Mary rose from the table, walked to the window and looked out at the flower garden. “You mean like this?” she asked.

“Like that,” Fred said. “Is a good action tag.” He got up and went to stand beside her, at the window. “Mary, I’ve been meaning to tell you, all these months together, in the writing group, I…”

“Yes, Fred?” She turned to look up at him.

“I love your clean cut sentences; the way you eschew passive verbs. I love your action sequences and how they chain on each other to a peak of emotional surrender. I pine for your sample chapters, and I don’t think I could live without your short stories.” He looked down at her, his eyes filled with mute inquiry.

Mary sighed and smiled, and wiped her own moist eyes. “Yes, Fred,” she said. “I will marry you.”

12 Comments

Filed under SARAH A. HOYT, WRITING: CRAFT

12 responses to “Dialogue — a Lesson With Fred And Mary — a blast from the past from October 2012

  1. Shorter version: eschew “said” as much as possible.

  2. Lovely. I know I need to work a lot on dialog skills. One thing I’d dearly like to learn how to pull off is give every character a distinctive idiolect (=personal way of speaking) that doesn’t come across as clichéd.

    • Not sure if this helps or not, bit I use grammar to signal character and (in some cases) setting. Rada uses informal contractions and slang when she is talking to Zabet or is Trading. She uses more formal language when she’s on Earth, often omitting contractions unless she is speaking with someone she knows very, very well, in part because her Trader accent can garble English contractions. And she’s exceedingly formal with adult Azdhagi. Joschka tends to be hyper-formal, but he’s also absorbed a lot of the Austrian upper-class culture and military culture. Rahoul Khan has no slang or casual usage when he speaks, which is a big clue that he’s working very hard to mask his original accent and dialect (he sounds like a BBC presenter).

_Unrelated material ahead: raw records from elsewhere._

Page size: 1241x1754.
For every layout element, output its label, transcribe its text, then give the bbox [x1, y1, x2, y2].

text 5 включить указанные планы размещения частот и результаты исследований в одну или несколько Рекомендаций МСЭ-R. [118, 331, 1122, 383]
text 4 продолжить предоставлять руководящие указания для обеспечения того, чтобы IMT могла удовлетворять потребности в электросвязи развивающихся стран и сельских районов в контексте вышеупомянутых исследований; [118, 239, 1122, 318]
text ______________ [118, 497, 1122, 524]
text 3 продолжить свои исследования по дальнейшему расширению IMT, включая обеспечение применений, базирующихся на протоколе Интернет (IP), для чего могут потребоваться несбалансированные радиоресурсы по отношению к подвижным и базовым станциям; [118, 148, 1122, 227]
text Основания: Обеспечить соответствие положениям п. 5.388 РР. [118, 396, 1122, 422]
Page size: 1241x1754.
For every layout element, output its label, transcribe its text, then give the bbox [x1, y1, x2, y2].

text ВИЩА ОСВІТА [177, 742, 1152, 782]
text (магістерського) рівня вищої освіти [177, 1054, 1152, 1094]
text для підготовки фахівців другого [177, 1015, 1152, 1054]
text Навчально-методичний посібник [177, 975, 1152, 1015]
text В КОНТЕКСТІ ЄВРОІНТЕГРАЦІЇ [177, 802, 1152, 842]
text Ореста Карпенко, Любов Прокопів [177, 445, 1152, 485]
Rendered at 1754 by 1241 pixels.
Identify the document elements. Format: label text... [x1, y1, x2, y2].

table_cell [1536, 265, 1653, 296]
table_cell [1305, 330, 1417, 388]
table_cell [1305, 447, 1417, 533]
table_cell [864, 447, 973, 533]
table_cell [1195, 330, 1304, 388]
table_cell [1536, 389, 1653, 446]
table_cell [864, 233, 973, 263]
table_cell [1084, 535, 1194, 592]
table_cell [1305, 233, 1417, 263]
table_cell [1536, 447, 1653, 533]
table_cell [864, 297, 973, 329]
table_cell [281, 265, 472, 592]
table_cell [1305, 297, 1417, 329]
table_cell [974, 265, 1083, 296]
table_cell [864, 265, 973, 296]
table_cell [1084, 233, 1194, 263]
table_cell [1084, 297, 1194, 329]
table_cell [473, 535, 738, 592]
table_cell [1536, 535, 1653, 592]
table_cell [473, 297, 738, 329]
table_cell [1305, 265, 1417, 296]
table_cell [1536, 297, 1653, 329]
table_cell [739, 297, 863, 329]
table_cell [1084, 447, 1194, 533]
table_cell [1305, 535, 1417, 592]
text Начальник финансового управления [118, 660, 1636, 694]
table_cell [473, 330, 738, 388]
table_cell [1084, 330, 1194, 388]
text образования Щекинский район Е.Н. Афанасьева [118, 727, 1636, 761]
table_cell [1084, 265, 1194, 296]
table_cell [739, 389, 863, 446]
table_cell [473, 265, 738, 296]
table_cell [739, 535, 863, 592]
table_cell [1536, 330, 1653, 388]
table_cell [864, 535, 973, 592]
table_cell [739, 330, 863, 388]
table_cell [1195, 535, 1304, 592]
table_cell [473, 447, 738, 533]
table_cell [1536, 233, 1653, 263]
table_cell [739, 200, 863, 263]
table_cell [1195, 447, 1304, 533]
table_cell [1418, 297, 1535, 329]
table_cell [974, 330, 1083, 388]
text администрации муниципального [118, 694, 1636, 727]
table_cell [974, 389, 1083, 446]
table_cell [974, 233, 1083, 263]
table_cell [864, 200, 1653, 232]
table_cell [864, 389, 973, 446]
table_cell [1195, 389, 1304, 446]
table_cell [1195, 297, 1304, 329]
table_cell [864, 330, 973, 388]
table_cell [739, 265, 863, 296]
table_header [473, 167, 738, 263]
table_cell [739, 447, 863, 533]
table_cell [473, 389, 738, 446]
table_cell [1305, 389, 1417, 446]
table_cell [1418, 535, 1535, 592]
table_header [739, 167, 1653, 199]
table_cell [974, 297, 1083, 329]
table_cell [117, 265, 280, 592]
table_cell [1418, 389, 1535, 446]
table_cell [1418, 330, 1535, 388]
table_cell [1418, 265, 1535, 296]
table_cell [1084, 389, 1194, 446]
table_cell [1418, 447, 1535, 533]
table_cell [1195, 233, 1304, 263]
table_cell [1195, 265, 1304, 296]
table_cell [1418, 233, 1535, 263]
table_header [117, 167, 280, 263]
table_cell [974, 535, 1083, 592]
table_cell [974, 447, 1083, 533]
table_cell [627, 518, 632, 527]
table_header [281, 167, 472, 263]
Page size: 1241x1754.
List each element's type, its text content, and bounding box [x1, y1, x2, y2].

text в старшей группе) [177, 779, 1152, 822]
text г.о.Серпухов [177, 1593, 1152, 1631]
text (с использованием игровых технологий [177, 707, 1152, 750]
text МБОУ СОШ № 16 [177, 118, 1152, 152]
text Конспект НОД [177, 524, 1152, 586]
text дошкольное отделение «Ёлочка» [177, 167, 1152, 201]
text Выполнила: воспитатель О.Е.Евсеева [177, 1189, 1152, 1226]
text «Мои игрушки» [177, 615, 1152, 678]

      Some writers can use catch-phrases and little verbal tics, but I’d use a very light hand with those, unless it’s supposed to be comedy. Speech speed is another way, but catching that in writing is hard, at least for me. YMMV.

    • DO NOT give them different dialects. People like me who don’t HEAR very well will be puzzled as to what the words are.

      • You mean, as in: don’t write regional English dialects (Cockney, scouser/Liverpudlian, Southern US,…) in aural transcription? I do know non-native speakers have a devil of a time with that.
        Somebody else liked the idea of writing the speech of a British professor in UK English spelling. This would not survive a copy editor at a publishing house, of course 😉 but that’s a nonissue here.
        I did insert calques of foreign idioms in the speech of foreigners — like a German saying ‘I’ve got my nose full of this’ instead of ‘I am fed up’, or a Dutchman saying ‘two people and a horse’s head showed up’ instead of ‘ten people and a dog’.

          • Albert

            Besides, isn’t it a better exercise to practice giving multiple characters recognizably different voices without spelling things funny?

            You might be able to get some of the same effect by getting a giant list of body language examples and assigning different ones to different characters as emotional tells. (Like how Robert Jordan had _every_ _single_ _woman_ in the Wheel of Time series tug on their braids and adjust their blouses when they were nervous, except with different body language tells for each character.)

  3. Eamon J. Cole

    Lagging, lagging, lagging — I just keep on lagging. Betide!*

    Fred’s a cheeky one. Nice little lesson packaged with a chuckle.

    Thanks!

    *To the tune of Rawhide a’course.